Demokratik toplum vurgusu
Kadın mücadelesine işaret eden Çiğdem Kılıçgün Uçar, "Kadın üzerindeki egemenlik, inançtaki ve kimlikteki eşitsizliği de beraberinde getiriyor. Buna karşı mücadele etmek zorundayız. Bu dünyanın yükünü sırtında taşıyan kadınların mücadelesi, hem bu sürecin hem de toplumun özgür olmasının temel başlığıdır. Kadınların özgür olmadığı bir toplum demokratik olamaz. Demokratik siyaseti ve toplumu omuzlarında taşıyan kadınların yaşamına sınır çizmeye çalışan anlayışı kabul etmiyoruz" ifadelerini kullandı.
Buluşmalar, Kullikreş köyünün cemevinde yapılan değerlendirmelerin ardından sona erdi.
Agirî
TJA, DBP ve DEM Parti Agirî (Ağrı) Kadın Meclisi, 25 Kasım etkinlikleri kapsamında tutsak kadınlara kart gönderdi ve atölyeler düzenledi. Agirî kent merkezide bulunan Kêço Mahallesinde düzenlenen atölyeye DBP Örgütlenmeden Sorumlu Eş Genel Başkan Yardımcısı Narin Gezgör, DBP ve DEM Parti İl Eşbaşkanları ile çok sayıda kadın katıldı.

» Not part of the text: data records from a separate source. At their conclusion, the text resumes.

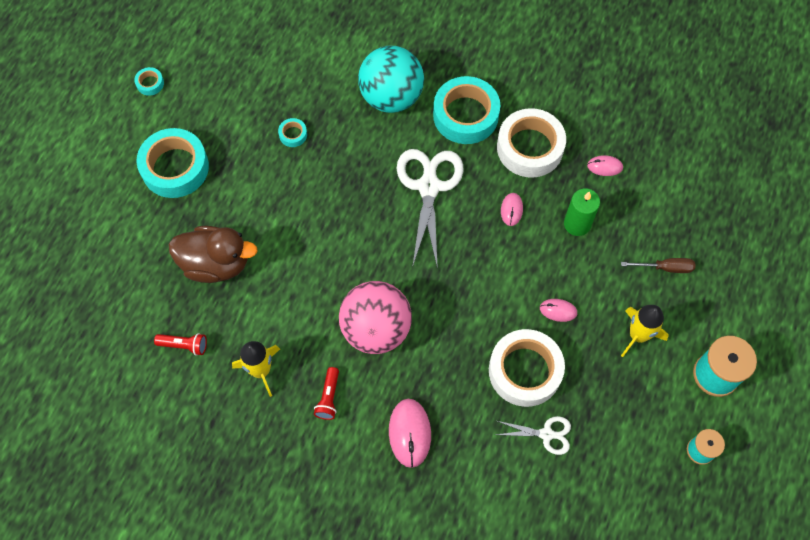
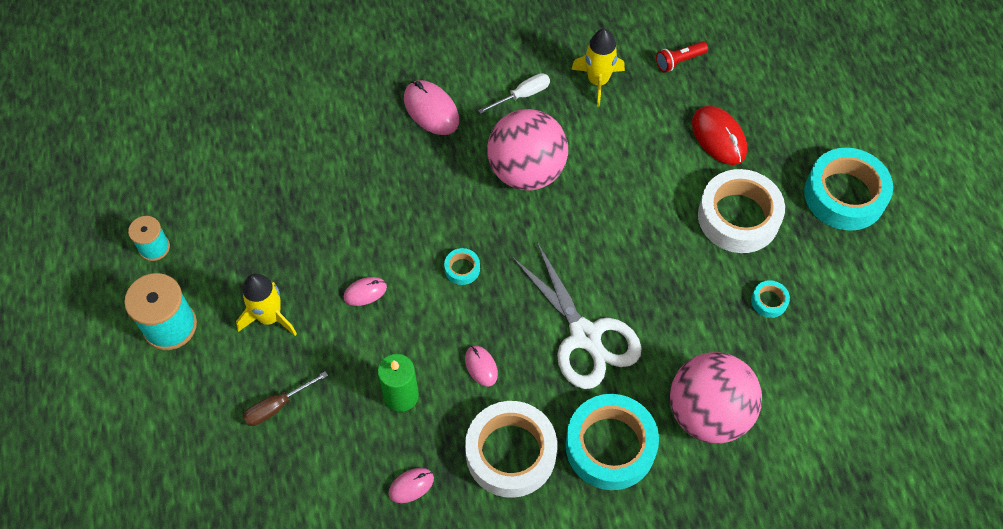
camera: 145 degrees right, 5 degrees down
(150, 83) = (961, 260): turquoise tape -> turquoise tape (462, 269)
(216, 264) = (718, 137): brown duck -> red mouse
(328, 397) = (522, 95): red flashlight -> white screwdriver
(391, 97) = (708, 413): turquoise ball -> pink ball
(525, 371) = (362, 218): white tape -> white tape (738, 217)
(546, 434) = (308, 178): white scissors -> none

Atölyede ilk olarak konuşan Narin Gezgör, uzun bir süredir birçok kentte kadınların köleleştirilmesi üzerine kadınlarla tartışmalar yürüttüklerini söyledi. 25 Kasım etkinlikleri kapsamında da birçok kente çeşitli etkinliklerle kadınlarla bir araya geldiklerini söyleyen Narin Gezgör, “Kadınlarla erkek egemen zihniyetinden nasıl kurtulabileceğimizi tartışıyoruz. Kadın özgürlük mücadelesi sadece dönemsel değildir. Çok uzun ve zorlu bir yoldur. Bizlere bu mücadeleyi bırakanlara minnettarız ve bu mücadeleyi daha da büyüteceğiz” dedi.
Ardından atölyeye katılan kadınlar, kadın özgürlük mücadelesi üzerine tartışmalarını sürdürdü.
Agirî merkezdeki atölyenin ardından Avakevir (Taşlıçay) ilçesinde de kadınlarla bir atölye düzenlendi. Burada da kadın özgürlük mücadelesi ve örgütlenmenin önemine dikkat çekildi.
Daha sonra kadınlar, cezaevindeki tutsak kadınlara kart gönderdi.
Program, “Jin jiyan azadî” sloganıyla son buldu.